* ABOUT THIS TASK
All lines from the line containing "Сруб из бруса 10х10 СБ-95" up to and including the last line of the entries must be written out exactly, with no others.

* DATA FOR PROCESSING

= = = = = = =

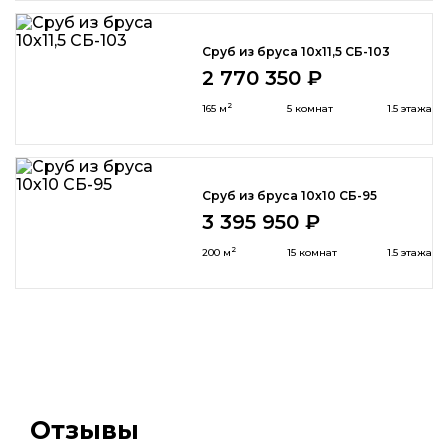
Сруб из бруса 10x11,5 СБ-103
2 770 350 ₽
2
165 м
5 комнат
1.5 этажа
Сруб из бруса 10х10 СБ-95
3 395 950 ₽
2
200 м
15 комнат
1.5 этажа
Отзывы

= = = = = = =

* WRITTEN ANSWER
Сруб из бруса 10х10 СБ-95
3 395 950 ₽
2
200 м
15 комнат
1.5 этажа
Отзывы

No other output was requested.